Рыльский. Ну вот, я знал, что это вам не понравится.

Ералашный. Позвольте вам сказать: это личность!

Рыльский. Личность?… Какая личность?… Я повторяю только собственные слова господина Наянова: ведь он говорит «мы»; если б он не полагал себя в общем числе безграмотных, то, верно бы, вместо этого слова употребил местоимение второго лица во множественном числе, то есть «вы». Нет, сударь, извините, — я грамматику-то знаю!

Ералашный. Да это, сударь, принятая, условная форма.

Рыльский. А, вот что!.. Понимаю! Под словом «мы» господин Наянов разумеет всех, выключая самого себя?… Ну, так бы и говорили! Вы, дескать, все люди безграмотные, ничему не учились, ничего не знаете, а я, дескать, всему учился, все знаю и один имею право производить рядового писателя в гении и разжаловать гения в рядовые писатели.

Наянов. Вы, милостивый государь, так странно толкуете мои слова…

Рыльский. Да, мне кажется, их иначе а растолковать не можно…

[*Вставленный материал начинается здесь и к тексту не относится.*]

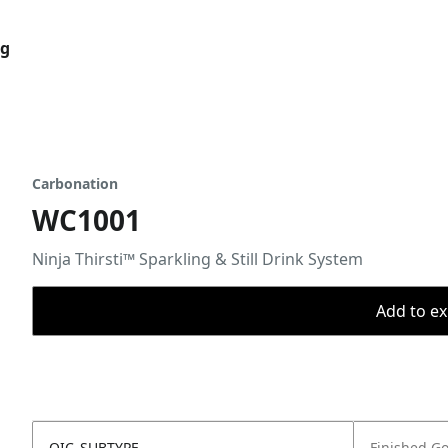
og
Carbonation
WC1001
Ninja Thirsti™ Sparkling & Still Drink System
Add to ex
OIC_SUBTYPE
Finished G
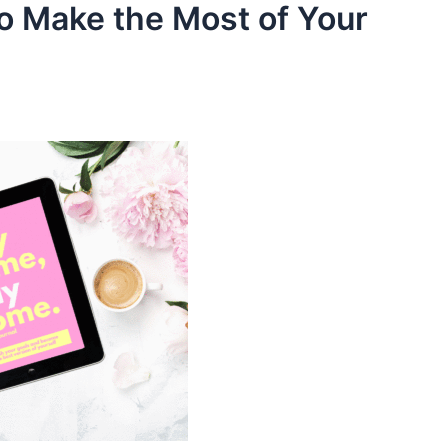
to Make the Most of Your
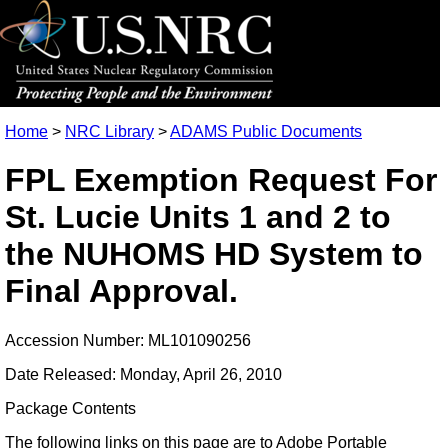
Home
>
NRC Library
>
ADAMS Public Documents
FPL Exemption Request For
St. Lucie Units 1 and 2 to
the NUHOMS HD System to
Final Approval.
Accession Number: ML101090256
Date Released: Monday, April 26, 2010
Package Contents
The following links on this page are to Adobe Portable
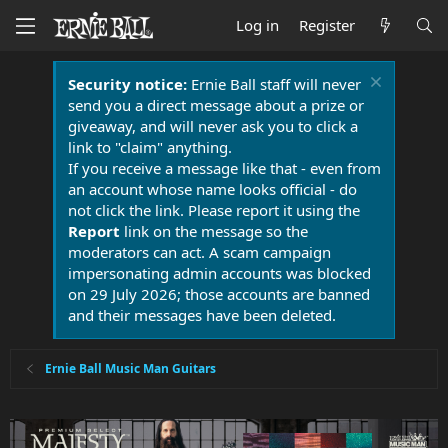
Log in
Register
Security notice:
Ernie Ball staff will never
send you a direct message about a prize or
giveaway, and will never ask you to click a
link to "claim" anything.
If you receive a message like that - even from
an account whose name looks official - do
not click the link. Please report it using the
Report
link on the message so the
moderators can act. A scam campaign
impersonating admin accounts was blocked
on 29 July 2026; those accounts are banned
and their messages have been deleted.
Ernie Ball Music Man Guitars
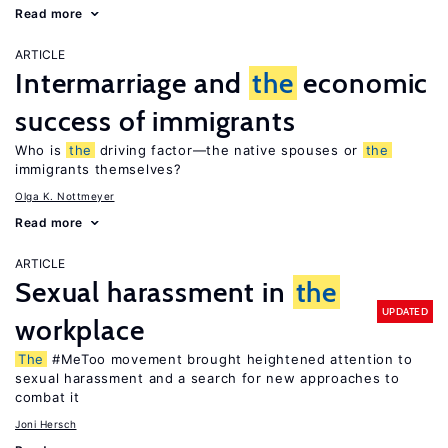
Read more
ARTICLE
Intermarriage and
the
economic
success of immigrants
Who is
the
driving factor—the native spouses or
the
immigrants themselves?
Olga K. Nottmeyer
Read more
ARTICLE
Sexual harassment in
the
UPDATED
workplace
The
#MeToo movement brought heightened attention to
sexual harassment and a search for new approaches to
combat it
Joni Hersch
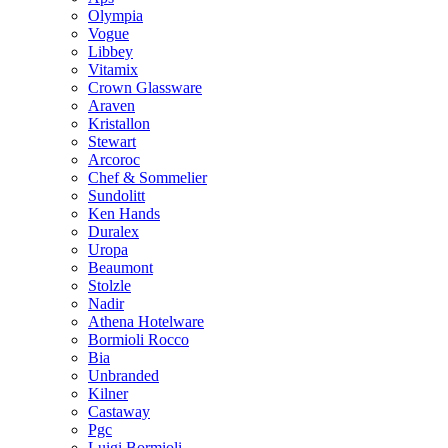
Olympia
Vogue
Libbey
Vitamix
Crown Glassware
Araven
Kristallon
Stewart
Arcoroc
Chef & Sommelier
Sundolitt
Ken Hands
Duralex
Uropa
Beaumont
Stolzle
Nadir
Athena Hotelware
Bormioli Rocco
Bia
Unbranded
Kilner
Castaway
Pgc
Luigi Bormioli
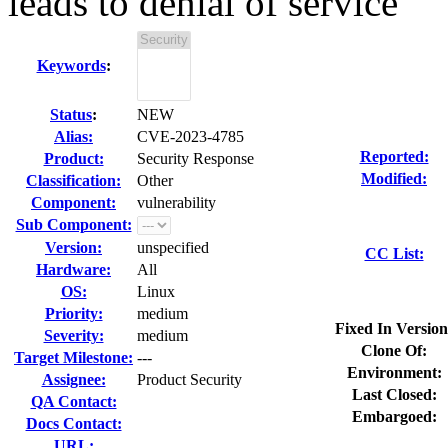
leads to denial of service
Keywords
:
Status
:
NEW
Alias:
CVE-2023-4785
Reported:
Product:
Security Response
Modified:
Classification:
Other
Component:
vulnerability
Sub Component:
Version:
unspecified
CC List:
Hardware:
All
OS:
Linux
Priority:
medium
Fixed In Version
Severity:
medium
Clone Of:
Target Milestone:
---
Environment:
Assignee:
Product Security
Last Closed:
QA Contact:
Embargoed:
Docs Contact:
URL:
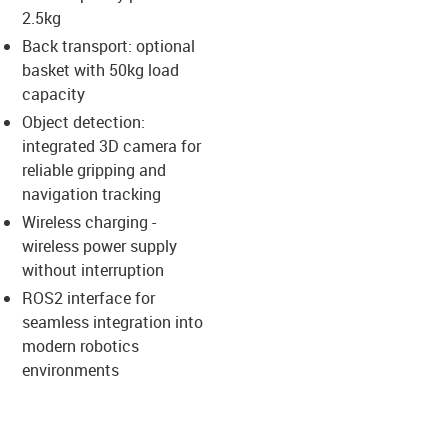
2.5kg
us-icon-arrow-right
Back transport: optional
basket with 50kg load
capacity
Object detection:
integrated 3D camera for
reliable gripping and
navigation tracking
Wireless charging -
wireless power supply
without interruption
ROS2 interface for
seamless integration into
modern robotics
environments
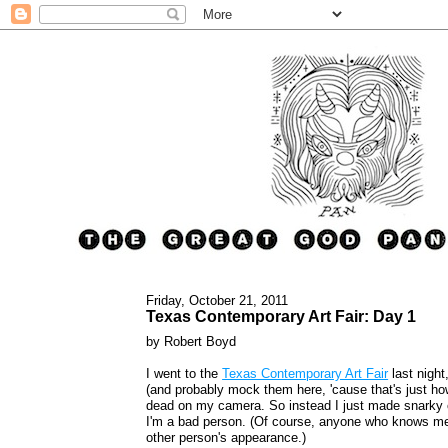
Friday, October 21, 2011
Texas Contemporary Art Fair: Day 1
by Robert Boyd
I went to the
Texas Contemporary Art Fair
last night
(and probably mock them here, 'cause that's just how 
dead on my camera. So instead I just made snarky 
I'm a bad person. (Of course, anyone who knows me 
other person's appearance.)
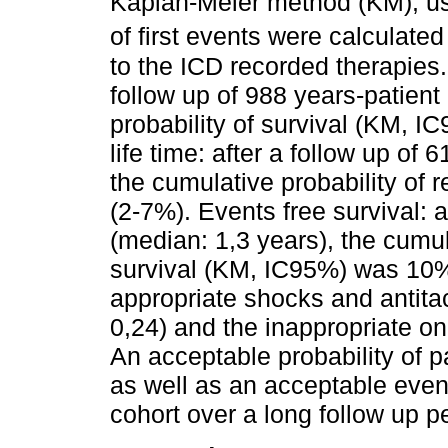
Kaplan-Meier method (KM), us
of first events were calculate
to the ICD recorded therapies
follow up of 988 years-patient
probability of survival (KM, 
life time: after a follow up of
the cumulative probability o
(2-7%). Events free survival: a
(median: 1,3 years), the cumul
survival (KM, IC95%) was 10%
appropriate shocks and antita
0,24) and the inappropriate o
An acceptable probability of pa
as well as an acceptable event
cohort over a long follow up p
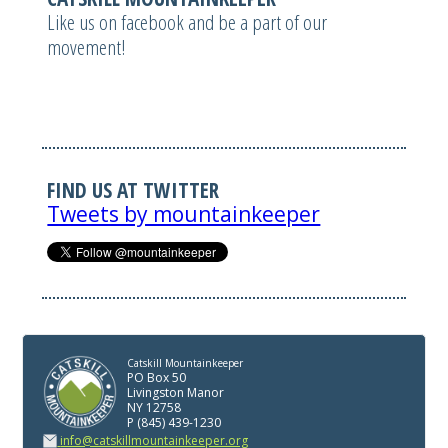
Like us on facebook and be a part of our
movement!
FIND US AT TWITTER
Tweets by mountainkeeper
Catskill Mountainkeeper
PO Box 50
Livingston Manor
NY 12758
P (845) 439-1230
info@catskillmountainkeeper.org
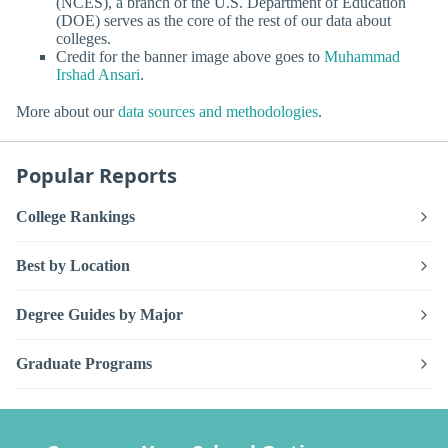
(NCES), a branch of the U.S. Department of Education
(DOE) serves as the core of the rest of our data about
colleges.
Credit for the banner image above goes to
Muhammad
Irshad Ansari
.
More about our
data sources and methodologies
.
Popular Reports
College Rankings
Best by Location
Degree Guides by Major
Graduate Programs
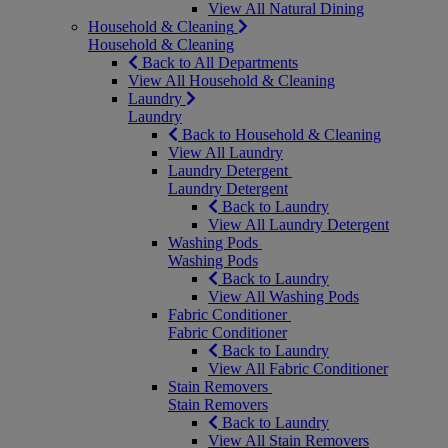
View All Natural Dining
Household & Cleaning
Household & Cleaning
Back to All Departments
View All Household & Cleaning
Laundry
Laundry
Back to Household & Cleaning
View All Laundry
Laundry Detergent
Laundry Detergent
Back to Laundry
View All Laundry Detergent
Washing Pods
Washing Pods
Back to Laundry
View All Washing Pods
Fabric Conditioner
Fabric Conditioner
Back to Laundry
View All Fabric Conditioner
Stain Removers
Stain Removers
Back to Laundry
View All Stain Removers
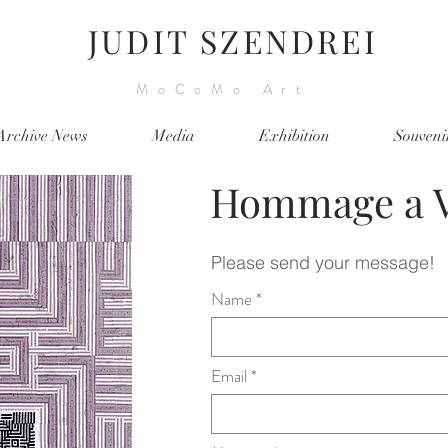
JUDIT SZENDREI
MoCoMo Art
Archive News
Media
Exhibition
Souveni
Hommage a V
Please send your message!
Name
Email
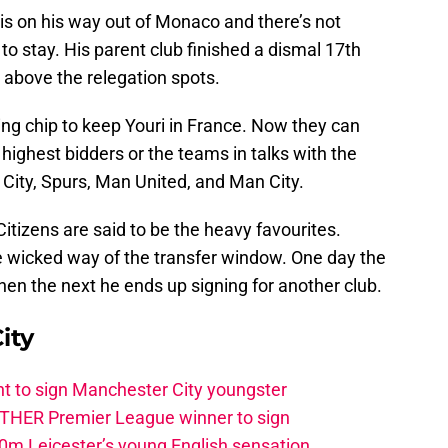
s on his way out of Monaco and there’s not
o stay. His parent club finished a dismal 17th
t above the relegation spots.
ing chip to keep Youri in France. Now they can
e highest bidders or the teams in talks with the
r City, Spurs, Man United, and Man City.
itizens are said to be the heavy favourites.
e wicked way of the transfer window. One day the
 then the next he ends up signing for another club.
ity
t to sign Manchester City youngster
THER Premier League winner to sign
0m Leicester’s young English sensation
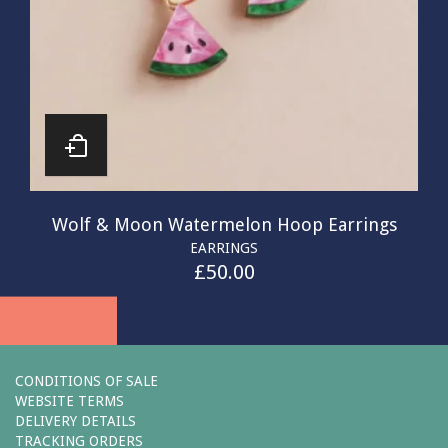
Wolf & Moon Watermelon Hoop Earrings
EARRINGS
£
50.00
CONDITIONS OF SALE
WEBSITE TERMS
DELIVERY DETAILS
TRACKING ORDERS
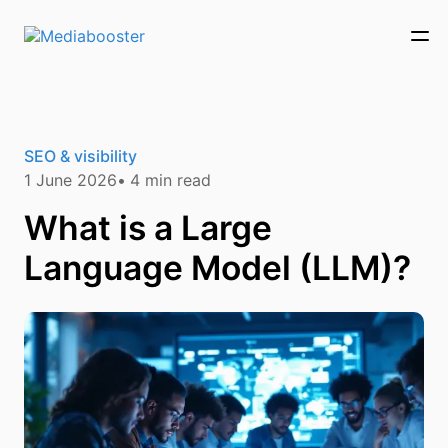
Skip To Main Content
SEO & visibility
1 June 2026
4
min read
What is a Large
Language Model (LLM)?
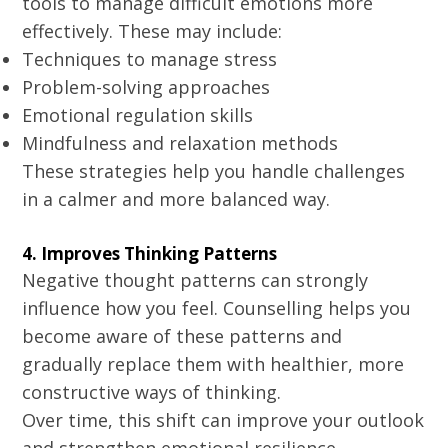
tools to manage difficult emotions more
effectively. These may include:
Techniques to manage stress
Problem-solving approaches
Emotional regulation skills
Mindfulness and relaxation methods
These strategies help you handle challenges
in a calmer and more balanced way.
4. Improves Thinking Patterns
Negative thought patterns can strongly
influence how you feel. Counselling helps you
become aware of these patterns and
gradually replace them with healthier, more
constructive ways of thinking.
Over time, this shift can improve your outlook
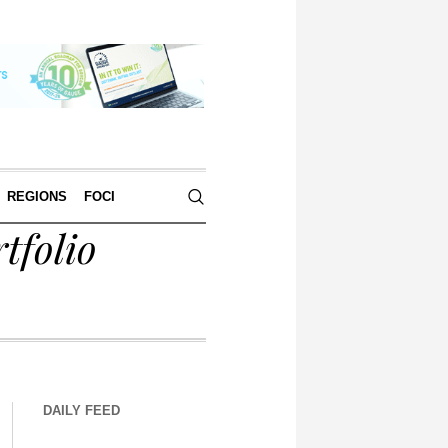
REGIONS
FOCI
tfolio
DAILY FEED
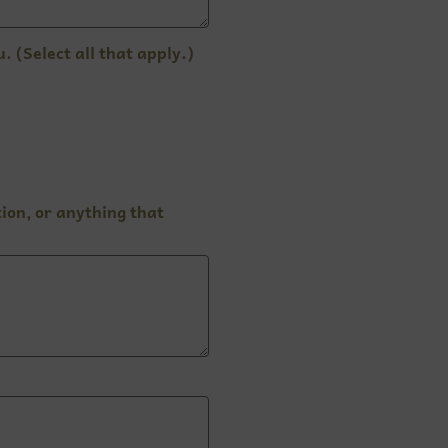
 (Select all that apply.)
ion, or anything that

Наянов (Ералашному). Ну вот, Неофит Платонович, не говорил ли я вам, что моя миссия тяжка и неблагодарна?…

Рыльский. А, кстати! Позвольте мне еще один вопрос: вот уж второй раз вы изволите повторять, что у вас есть какая-то миссия. Мы знаем теперь, что эта миссия состоит в том, чтоб доказать нам, что мы люди безграмотные и что у нас нет никакой словесности, но, извините моему любопытству, я желал бы знать, кто возложил на вас эту миссию?…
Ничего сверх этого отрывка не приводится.